Which of the lines below include the word "parkeren"? Pull each one out.

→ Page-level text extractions

[Start of Attachment]

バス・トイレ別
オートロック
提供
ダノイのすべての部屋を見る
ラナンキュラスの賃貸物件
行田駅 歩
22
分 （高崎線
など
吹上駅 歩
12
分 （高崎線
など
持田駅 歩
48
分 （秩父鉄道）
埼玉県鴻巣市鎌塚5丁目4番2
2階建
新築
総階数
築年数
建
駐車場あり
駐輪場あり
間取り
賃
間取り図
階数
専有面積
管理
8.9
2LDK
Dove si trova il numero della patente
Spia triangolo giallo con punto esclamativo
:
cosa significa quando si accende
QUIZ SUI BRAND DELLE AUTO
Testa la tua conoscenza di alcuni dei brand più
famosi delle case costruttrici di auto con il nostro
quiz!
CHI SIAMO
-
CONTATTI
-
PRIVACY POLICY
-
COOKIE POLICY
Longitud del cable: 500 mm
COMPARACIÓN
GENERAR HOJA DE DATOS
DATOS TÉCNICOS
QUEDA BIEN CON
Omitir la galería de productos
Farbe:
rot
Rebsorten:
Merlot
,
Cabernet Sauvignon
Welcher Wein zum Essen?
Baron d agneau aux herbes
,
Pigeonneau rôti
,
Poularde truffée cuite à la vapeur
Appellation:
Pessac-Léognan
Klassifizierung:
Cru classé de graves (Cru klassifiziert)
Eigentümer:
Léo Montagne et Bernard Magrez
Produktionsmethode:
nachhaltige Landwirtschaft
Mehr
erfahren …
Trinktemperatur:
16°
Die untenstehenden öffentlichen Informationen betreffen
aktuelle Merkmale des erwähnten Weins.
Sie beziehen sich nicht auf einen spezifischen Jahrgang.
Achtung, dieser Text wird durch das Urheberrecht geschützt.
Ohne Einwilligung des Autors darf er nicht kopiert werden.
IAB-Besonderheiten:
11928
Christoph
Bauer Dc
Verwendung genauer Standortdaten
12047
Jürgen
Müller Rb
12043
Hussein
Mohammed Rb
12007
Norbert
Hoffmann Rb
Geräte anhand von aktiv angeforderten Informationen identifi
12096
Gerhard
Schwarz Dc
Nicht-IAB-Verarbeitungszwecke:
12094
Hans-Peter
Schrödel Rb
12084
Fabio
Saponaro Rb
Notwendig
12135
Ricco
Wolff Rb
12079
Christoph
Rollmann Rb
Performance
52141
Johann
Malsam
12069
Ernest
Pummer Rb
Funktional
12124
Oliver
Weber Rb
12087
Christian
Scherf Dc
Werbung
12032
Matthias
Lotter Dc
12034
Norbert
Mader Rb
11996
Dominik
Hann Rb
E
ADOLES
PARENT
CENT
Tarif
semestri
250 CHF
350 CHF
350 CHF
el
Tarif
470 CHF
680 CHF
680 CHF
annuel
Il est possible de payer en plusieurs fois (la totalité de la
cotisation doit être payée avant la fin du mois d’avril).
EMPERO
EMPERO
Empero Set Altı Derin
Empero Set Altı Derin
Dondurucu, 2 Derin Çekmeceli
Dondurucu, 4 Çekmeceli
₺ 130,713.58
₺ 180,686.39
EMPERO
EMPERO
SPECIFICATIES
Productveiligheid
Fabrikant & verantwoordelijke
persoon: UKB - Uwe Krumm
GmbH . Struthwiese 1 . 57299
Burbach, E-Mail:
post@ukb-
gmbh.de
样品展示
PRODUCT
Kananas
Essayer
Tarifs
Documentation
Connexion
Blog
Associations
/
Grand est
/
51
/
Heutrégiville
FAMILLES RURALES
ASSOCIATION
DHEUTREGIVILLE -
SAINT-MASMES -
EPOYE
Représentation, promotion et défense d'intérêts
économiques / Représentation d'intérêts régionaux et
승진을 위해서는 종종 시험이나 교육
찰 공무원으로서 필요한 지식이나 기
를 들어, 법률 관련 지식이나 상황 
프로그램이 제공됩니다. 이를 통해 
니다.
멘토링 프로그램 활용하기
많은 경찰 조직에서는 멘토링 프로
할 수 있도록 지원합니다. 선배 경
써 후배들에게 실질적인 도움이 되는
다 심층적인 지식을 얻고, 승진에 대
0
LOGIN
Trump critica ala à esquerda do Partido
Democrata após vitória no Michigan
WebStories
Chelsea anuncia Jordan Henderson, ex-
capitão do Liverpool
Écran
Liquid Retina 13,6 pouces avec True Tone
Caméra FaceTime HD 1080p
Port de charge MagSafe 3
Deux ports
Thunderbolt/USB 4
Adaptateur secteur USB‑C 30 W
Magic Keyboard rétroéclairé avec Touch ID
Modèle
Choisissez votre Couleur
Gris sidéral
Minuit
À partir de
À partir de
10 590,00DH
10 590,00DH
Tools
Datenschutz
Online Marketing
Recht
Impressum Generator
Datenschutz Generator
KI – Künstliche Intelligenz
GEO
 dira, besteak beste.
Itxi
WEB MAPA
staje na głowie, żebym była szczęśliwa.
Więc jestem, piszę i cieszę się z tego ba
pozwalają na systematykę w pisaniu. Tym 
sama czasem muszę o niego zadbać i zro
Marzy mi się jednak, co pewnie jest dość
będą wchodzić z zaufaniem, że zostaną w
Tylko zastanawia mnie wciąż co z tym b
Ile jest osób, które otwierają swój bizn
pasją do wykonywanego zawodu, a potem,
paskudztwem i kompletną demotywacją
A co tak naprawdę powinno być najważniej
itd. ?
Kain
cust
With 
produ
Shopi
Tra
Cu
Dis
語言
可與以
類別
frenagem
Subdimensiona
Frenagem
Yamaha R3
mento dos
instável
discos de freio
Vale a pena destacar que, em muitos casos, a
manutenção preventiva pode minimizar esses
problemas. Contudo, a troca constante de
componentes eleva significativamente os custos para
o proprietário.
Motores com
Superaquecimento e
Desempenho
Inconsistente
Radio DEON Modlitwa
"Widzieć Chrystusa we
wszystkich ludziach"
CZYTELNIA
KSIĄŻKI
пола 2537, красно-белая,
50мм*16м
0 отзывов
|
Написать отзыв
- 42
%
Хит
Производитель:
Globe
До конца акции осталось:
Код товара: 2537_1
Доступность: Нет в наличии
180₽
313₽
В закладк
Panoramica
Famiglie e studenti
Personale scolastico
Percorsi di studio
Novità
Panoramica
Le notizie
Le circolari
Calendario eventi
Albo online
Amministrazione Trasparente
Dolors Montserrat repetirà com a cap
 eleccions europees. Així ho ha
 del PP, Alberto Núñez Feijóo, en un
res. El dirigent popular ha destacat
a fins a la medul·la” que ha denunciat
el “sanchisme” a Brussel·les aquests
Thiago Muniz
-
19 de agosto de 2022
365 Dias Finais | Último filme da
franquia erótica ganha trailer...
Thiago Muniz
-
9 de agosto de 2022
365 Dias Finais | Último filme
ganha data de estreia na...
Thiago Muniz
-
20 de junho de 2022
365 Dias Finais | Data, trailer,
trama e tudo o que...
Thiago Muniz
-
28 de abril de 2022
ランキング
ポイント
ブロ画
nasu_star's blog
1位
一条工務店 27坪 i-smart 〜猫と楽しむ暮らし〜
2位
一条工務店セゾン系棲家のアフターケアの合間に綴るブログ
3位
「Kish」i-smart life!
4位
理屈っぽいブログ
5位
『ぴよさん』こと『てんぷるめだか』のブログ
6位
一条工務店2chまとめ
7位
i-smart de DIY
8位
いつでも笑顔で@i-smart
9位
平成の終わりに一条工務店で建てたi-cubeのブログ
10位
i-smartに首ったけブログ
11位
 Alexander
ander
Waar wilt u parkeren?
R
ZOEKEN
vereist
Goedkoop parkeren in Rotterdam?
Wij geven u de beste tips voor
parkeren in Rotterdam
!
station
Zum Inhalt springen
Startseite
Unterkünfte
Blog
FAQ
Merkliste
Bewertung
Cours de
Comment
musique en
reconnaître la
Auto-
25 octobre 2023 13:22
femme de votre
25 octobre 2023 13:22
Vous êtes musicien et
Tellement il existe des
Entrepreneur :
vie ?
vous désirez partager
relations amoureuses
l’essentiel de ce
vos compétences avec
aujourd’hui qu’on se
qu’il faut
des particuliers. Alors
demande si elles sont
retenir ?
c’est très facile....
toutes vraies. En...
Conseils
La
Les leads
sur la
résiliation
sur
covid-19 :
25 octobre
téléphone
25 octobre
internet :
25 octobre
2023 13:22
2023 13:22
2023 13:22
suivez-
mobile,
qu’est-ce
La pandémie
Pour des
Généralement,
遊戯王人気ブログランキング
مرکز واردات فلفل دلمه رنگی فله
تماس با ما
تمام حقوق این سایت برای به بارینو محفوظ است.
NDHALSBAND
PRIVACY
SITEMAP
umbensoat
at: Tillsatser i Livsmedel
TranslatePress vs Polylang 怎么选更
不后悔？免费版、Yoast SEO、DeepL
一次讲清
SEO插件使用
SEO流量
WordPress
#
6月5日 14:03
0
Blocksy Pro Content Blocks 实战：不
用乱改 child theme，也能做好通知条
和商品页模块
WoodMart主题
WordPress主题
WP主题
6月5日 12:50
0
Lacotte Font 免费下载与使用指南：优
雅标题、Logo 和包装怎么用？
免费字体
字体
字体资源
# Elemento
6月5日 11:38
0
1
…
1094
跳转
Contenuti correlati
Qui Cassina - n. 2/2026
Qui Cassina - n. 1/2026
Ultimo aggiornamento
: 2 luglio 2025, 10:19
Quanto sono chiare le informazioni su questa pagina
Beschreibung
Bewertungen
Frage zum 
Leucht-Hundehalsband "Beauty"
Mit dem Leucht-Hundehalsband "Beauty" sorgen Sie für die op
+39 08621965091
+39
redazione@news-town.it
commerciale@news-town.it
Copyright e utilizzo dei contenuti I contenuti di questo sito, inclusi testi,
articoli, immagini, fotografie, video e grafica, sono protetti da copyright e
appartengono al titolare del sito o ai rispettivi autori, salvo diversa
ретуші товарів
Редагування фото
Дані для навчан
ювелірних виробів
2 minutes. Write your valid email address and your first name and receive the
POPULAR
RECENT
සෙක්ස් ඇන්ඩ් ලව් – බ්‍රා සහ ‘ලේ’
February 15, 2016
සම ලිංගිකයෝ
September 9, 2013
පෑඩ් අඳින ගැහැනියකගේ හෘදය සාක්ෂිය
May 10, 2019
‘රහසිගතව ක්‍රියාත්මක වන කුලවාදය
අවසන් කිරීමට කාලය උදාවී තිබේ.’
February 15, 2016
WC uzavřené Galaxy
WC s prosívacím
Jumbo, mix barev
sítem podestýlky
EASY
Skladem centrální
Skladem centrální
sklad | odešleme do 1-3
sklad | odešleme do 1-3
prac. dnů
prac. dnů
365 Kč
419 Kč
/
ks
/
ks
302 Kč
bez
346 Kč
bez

[End of Attachment]

→ Written answer
Waar wilt u parkeren?
Goedkoop parkeren in Rotterdam?
parkeren in Rotterdam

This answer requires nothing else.